● Task description
The pictures do not belong in the copy. Restate all of the records word for word.

*** Block opens ***

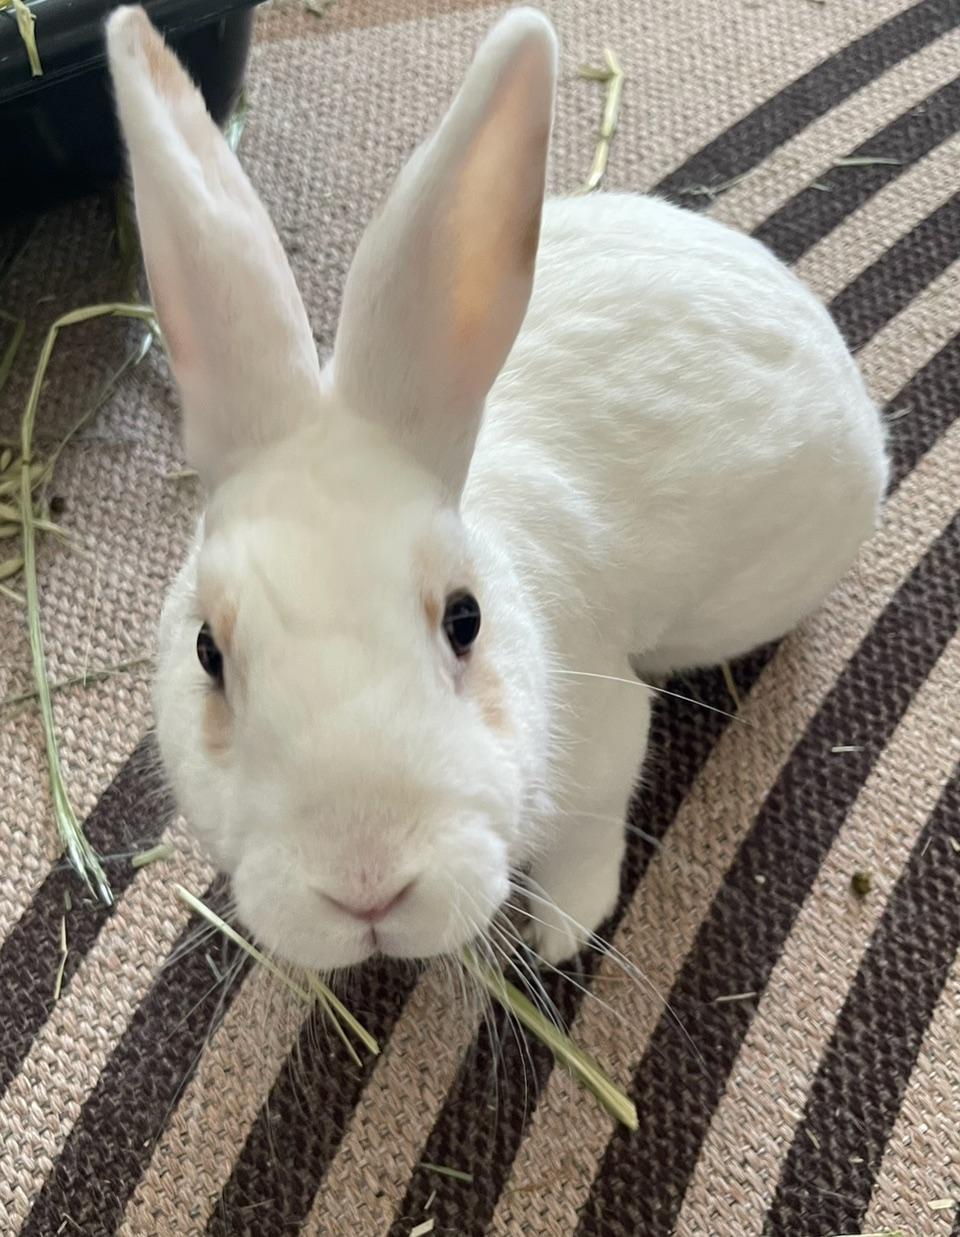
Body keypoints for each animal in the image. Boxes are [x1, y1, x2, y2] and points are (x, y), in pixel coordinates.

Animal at [106, 5, 887, 971]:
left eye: (465, 619)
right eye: (207, 652)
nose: (366, 884)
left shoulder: (605, 733)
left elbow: (591, 832)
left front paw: (560, 932)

*** Block closes ***

● Response to this exercise
Body keypoints for each animal in the image. Boxes are [x1, y1, x2, y2] and points are (x, y), in pixel coordinates.

Animal at [106, 5, 887, 971]:
left eye: (465, 619)
right eye: (207, 652)
nose: (366, 884)
left shoulder: (605, 733)
left elbow: (591, 832)
left front paw: (560, 932)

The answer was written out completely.